El problema de acceso de vehículos al casco histórico de Cuenca es un problema urbanístico y de movilidad que se lleva arrastrando desde hace décadas y que ningún gobierno se ha atrevido a abordar de forma estratégica. Por desgracia, la ocurrencia del grupo popular de instalar unas cámaras para controlar los vehículos que acceden al barrio ha supuesto hacer realidad la peor de las pesadillas de los vecinos del casco: que el remedio fuera peor que la enfermedad.

Desde PODEMOS Cuenca consideramos que la puesta en marcha del sistema de cámaras se ha realizado de forma arbitraria y torpe, sin contar con los vecinos del casco en las fases de planificación ni en su posterior desarrollo. Con la implementación de esta medida y la emisión de las primeras multas, los vecinos del casco están sufriendo en sus carnes el autoritarismo y el “gobierno de la ocurrencia” que llevamos experimentando durante los últimos años en Cuenca.

Este nuevo “Mariscalazo” se ha traducido en la instalación de un sistema de cámaras sin contar con los vecinos, reduciendo el número de plazas disponibles en superficie sin aumentar las de los párquines, así como la total desidia mostrada hacia la implementación de un sistema de remontes o la mejora del transporte público en el casco.

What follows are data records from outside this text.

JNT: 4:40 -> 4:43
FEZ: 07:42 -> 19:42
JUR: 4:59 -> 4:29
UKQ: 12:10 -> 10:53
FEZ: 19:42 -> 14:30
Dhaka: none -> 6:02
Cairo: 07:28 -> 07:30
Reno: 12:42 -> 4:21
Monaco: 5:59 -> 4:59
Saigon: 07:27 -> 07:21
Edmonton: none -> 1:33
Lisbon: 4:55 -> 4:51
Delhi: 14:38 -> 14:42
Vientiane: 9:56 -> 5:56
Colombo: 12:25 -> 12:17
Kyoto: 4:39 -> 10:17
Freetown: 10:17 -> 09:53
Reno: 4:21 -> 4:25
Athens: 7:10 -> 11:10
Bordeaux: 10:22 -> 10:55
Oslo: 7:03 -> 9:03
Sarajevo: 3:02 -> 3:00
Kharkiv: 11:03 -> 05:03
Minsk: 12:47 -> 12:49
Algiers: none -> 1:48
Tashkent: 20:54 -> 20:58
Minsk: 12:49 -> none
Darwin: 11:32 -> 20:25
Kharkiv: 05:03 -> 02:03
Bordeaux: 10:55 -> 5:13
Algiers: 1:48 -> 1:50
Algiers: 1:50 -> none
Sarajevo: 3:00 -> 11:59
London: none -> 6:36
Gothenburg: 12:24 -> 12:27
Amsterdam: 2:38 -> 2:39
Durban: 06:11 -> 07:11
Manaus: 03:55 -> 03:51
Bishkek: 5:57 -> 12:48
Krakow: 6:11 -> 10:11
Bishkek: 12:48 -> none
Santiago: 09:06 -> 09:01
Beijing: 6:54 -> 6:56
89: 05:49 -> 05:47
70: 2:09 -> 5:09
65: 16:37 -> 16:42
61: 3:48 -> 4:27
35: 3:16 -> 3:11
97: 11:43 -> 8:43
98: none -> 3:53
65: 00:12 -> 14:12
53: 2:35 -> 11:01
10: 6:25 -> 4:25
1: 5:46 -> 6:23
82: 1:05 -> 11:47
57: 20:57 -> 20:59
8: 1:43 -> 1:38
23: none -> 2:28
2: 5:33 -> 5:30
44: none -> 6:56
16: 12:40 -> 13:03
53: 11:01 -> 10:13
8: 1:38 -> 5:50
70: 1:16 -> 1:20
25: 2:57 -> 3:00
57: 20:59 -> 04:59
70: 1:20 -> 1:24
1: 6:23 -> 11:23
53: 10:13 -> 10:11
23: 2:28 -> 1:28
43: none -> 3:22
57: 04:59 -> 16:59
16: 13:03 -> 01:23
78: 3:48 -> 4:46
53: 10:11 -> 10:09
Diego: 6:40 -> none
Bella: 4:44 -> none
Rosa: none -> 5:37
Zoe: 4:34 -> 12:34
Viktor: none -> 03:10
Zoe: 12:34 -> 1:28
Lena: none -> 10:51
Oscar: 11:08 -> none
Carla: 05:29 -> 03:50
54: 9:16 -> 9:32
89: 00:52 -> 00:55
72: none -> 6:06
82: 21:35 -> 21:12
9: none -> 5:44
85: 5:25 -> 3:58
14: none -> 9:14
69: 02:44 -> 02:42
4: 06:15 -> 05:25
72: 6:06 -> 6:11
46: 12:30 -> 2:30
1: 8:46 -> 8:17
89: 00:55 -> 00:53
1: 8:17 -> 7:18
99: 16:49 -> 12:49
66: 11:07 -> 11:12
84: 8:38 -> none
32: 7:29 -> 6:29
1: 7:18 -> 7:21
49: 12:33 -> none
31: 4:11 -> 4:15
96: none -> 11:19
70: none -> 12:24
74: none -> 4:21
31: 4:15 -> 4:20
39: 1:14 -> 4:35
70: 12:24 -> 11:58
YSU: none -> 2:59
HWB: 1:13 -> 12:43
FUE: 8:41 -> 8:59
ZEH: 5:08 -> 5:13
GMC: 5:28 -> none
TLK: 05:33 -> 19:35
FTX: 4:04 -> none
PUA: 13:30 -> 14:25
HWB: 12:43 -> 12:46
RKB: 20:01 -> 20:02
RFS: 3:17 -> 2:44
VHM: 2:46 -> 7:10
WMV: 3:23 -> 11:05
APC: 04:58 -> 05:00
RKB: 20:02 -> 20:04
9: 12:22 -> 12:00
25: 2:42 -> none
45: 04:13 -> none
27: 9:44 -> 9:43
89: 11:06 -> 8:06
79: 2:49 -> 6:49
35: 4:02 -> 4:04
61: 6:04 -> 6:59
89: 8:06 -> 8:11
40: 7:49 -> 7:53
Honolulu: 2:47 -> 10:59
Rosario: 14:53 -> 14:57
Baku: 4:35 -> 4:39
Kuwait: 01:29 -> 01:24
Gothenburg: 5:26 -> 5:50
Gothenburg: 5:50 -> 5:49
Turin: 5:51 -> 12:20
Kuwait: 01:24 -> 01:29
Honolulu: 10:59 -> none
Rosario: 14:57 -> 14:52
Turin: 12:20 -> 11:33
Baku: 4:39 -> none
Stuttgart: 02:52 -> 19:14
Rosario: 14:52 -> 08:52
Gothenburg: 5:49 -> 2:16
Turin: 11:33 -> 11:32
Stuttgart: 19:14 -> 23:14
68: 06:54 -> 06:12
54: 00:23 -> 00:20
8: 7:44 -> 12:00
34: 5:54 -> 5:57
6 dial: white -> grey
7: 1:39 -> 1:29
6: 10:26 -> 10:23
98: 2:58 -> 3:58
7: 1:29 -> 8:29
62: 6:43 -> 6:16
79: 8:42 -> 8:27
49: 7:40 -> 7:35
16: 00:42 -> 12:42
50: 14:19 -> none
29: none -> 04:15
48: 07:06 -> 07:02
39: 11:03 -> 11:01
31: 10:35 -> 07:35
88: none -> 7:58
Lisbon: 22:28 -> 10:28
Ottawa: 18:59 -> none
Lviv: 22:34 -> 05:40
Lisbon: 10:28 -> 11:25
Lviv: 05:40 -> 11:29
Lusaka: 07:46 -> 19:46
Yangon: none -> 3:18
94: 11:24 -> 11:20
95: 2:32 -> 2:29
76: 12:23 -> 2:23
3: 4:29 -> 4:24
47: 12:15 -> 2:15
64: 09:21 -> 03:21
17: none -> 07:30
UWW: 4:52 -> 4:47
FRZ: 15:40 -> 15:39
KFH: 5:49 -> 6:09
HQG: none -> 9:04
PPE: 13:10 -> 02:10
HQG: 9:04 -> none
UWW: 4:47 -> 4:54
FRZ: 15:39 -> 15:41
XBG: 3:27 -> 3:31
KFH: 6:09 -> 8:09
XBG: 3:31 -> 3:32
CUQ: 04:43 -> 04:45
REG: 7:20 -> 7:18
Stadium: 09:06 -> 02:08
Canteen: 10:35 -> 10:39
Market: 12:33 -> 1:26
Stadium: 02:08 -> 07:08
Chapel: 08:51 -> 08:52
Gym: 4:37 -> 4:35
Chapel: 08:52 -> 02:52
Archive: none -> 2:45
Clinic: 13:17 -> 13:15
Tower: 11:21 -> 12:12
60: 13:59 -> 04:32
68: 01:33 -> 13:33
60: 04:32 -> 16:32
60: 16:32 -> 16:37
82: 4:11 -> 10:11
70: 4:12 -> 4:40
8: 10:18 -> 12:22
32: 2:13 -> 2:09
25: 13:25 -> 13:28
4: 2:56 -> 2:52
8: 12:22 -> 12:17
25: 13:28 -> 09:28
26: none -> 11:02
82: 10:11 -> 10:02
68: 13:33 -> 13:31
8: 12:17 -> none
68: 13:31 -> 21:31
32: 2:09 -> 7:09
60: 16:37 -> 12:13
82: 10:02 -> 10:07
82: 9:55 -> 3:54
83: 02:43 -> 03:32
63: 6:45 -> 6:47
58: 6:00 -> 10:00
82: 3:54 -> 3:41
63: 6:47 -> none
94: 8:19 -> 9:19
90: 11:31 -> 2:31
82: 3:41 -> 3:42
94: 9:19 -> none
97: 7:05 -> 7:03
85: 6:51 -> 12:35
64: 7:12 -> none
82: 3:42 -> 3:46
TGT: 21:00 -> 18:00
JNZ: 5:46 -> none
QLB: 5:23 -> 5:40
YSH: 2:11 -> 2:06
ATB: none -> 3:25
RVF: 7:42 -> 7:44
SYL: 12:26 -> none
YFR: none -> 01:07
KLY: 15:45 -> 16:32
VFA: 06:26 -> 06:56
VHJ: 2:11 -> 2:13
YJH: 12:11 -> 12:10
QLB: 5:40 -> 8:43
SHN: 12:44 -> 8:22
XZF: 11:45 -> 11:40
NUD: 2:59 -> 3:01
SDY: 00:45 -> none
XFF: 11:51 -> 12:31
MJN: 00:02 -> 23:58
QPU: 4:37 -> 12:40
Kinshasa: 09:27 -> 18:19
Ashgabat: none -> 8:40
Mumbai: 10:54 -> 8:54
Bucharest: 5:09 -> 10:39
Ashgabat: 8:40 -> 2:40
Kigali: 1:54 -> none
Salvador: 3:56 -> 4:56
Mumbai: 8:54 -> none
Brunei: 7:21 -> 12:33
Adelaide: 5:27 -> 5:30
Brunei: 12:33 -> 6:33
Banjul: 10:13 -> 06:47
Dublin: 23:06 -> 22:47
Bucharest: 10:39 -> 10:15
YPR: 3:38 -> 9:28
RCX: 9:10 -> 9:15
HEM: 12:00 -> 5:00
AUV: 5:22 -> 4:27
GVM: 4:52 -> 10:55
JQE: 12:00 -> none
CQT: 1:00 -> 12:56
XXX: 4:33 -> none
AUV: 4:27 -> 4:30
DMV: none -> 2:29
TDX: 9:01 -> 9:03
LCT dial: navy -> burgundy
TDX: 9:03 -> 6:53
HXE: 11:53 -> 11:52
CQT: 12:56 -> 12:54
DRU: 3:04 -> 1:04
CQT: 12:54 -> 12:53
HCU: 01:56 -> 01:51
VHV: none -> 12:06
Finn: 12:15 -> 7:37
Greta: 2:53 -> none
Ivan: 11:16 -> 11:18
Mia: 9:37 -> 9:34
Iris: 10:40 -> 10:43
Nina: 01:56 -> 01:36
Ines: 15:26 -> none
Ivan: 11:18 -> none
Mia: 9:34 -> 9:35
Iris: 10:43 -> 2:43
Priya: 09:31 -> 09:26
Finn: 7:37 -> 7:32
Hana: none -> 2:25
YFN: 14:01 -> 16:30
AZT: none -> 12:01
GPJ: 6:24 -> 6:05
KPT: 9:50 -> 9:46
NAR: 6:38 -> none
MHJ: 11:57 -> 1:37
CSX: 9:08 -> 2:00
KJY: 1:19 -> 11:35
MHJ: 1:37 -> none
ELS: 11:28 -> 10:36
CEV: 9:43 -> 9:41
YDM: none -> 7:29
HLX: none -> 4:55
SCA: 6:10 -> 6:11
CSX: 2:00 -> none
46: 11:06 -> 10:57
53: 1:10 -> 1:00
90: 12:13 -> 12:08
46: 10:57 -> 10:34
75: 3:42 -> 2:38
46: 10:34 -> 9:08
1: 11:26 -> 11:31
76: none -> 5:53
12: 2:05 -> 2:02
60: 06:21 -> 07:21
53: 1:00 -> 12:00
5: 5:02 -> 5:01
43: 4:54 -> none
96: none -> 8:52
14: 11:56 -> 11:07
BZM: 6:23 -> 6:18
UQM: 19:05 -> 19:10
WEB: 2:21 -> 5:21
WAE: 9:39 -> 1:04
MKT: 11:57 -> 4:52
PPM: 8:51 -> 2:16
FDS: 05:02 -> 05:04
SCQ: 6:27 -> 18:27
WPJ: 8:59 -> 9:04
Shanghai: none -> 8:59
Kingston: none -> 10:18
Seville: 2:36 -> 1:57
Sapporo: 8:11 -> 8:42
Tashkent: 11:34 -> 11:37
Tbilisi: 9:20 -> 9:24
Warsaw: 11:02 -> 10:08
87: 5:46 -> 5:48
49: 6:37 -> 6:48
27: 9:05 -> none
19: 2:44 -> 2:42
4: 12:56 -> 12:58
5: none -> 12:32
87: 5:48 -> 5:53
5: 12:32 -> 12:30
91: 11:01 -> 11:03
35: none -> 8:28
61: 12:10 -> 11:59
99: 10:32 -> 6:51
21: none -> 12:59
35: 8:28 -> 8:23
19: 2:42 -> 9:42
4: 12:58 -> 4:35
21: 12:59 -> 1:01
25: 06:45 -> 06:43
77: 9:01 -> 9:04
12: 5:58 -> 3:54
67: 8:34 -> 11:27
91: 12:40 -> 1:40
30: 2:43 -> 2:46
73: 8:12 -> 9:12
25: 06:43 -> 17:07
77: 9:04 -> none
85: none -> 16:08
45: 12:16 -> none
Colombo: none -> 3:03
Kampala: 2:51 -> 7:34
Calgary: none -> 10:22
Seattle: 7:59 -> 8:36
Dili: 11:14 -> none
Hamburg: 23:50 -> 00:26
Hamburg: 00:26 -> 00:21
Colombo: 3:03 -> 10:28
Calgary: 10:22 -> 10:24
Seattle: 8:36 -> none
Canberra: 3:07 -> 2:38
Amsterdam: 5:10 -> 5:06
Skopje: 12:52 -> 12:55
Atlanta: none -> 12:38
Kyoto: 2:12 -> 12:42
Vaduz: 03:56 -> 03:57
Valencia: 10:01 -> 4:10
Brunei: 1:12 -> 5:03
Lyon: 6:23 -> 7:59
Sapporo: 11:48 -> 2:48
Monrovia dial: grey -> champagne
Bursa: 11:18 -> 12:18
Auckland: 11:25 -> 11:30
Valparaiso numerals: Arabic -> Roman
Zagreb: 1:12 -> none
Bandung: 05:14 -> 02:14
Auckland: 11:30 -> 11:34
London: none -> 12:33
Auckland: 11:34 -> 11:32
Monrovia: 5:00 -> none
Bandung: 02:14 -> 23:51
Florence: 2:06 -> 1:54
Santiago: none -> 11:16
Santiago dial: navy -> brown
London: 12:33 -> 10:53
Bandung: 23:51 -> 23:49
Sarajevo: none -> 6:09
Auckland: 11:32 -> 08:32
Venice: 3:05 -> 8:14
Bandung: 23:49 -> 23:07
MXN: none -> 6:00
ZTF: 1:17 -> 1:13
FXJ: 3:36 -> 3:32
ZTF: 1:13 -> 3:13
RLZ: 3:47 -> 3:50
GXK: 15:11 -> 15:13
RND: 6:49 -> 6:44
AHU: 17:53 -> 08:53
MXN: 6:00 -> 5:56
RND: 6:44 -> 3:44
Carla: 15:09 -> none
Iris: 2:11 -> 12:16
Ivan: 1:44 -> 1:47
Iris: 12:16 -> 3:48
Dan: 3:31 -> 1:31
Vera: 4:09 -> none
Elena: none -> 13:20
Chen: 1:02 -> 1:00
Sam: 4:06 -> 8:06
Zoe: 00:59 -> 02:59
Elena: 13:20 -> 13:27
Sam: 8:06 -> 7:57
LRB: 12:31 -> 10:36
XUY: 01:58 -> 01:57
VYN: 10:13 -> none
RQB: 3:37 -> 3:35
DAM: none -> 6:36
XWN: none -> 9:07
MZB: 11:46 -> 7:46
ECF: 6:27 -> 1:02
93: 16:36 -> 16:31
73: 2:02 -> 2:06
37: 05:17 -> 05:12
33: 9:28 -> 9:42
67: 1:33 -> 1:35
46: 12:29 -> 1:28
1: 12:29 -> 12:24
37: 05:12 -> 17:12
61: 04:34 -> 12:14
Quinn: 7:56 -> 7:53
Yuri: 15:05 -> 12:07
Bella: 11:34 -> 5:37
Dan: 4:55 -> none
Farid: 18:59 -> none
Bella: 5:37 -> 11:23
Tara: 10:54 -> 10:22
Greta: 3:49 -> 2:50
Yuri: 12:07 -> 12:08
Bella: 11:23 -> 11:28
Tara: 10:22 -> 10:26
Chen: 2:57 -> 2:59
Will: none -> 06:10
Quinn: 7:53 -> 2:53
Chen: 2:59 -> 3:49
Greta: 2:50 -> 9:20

Un cúmulo de inacciones, ocurrencias y negligencias que está acabando lentamente con la poca vida que quedaba en el casco y que no busca otra cosa que convertirlo en un polo de atracción turística hueco y sin alma, al más puro estilo de los grandes parques temáticos.

Sin embargo, este tipo de estrategia puede resultar familiar a cualquiera que conozca otros casos similares como fueron en su día el de “Gamonal” en Burgos o el de “El Cabañal” en Valencia. El ayuntamiento sólo tiene que cruzarse de brazos, dejar que se degrade el barrio y añadir elementos de presión que hagan insostenible la vida de los vecinos que se resistan a abandonarlo. El movimiento es antiguo y tiene un nombre: la estrategia de tierra quemada.

Por eso, desde PODEMOS Cuenca apoyamos todas las iniciativas que están surgiendo desde la ciudadanía conquense para revertir la situación, con la transparencia y la participación como pilares fundamentales en la construcción de una alternativa viable, eficaz y duradera. Y les recordamos que, igual que ya sucedió en otras ciudades, la imposición de este tipo de políticas está condenada al fracaso porque siempre tendrá enfrente la dignidad de los barrios y sus gentes.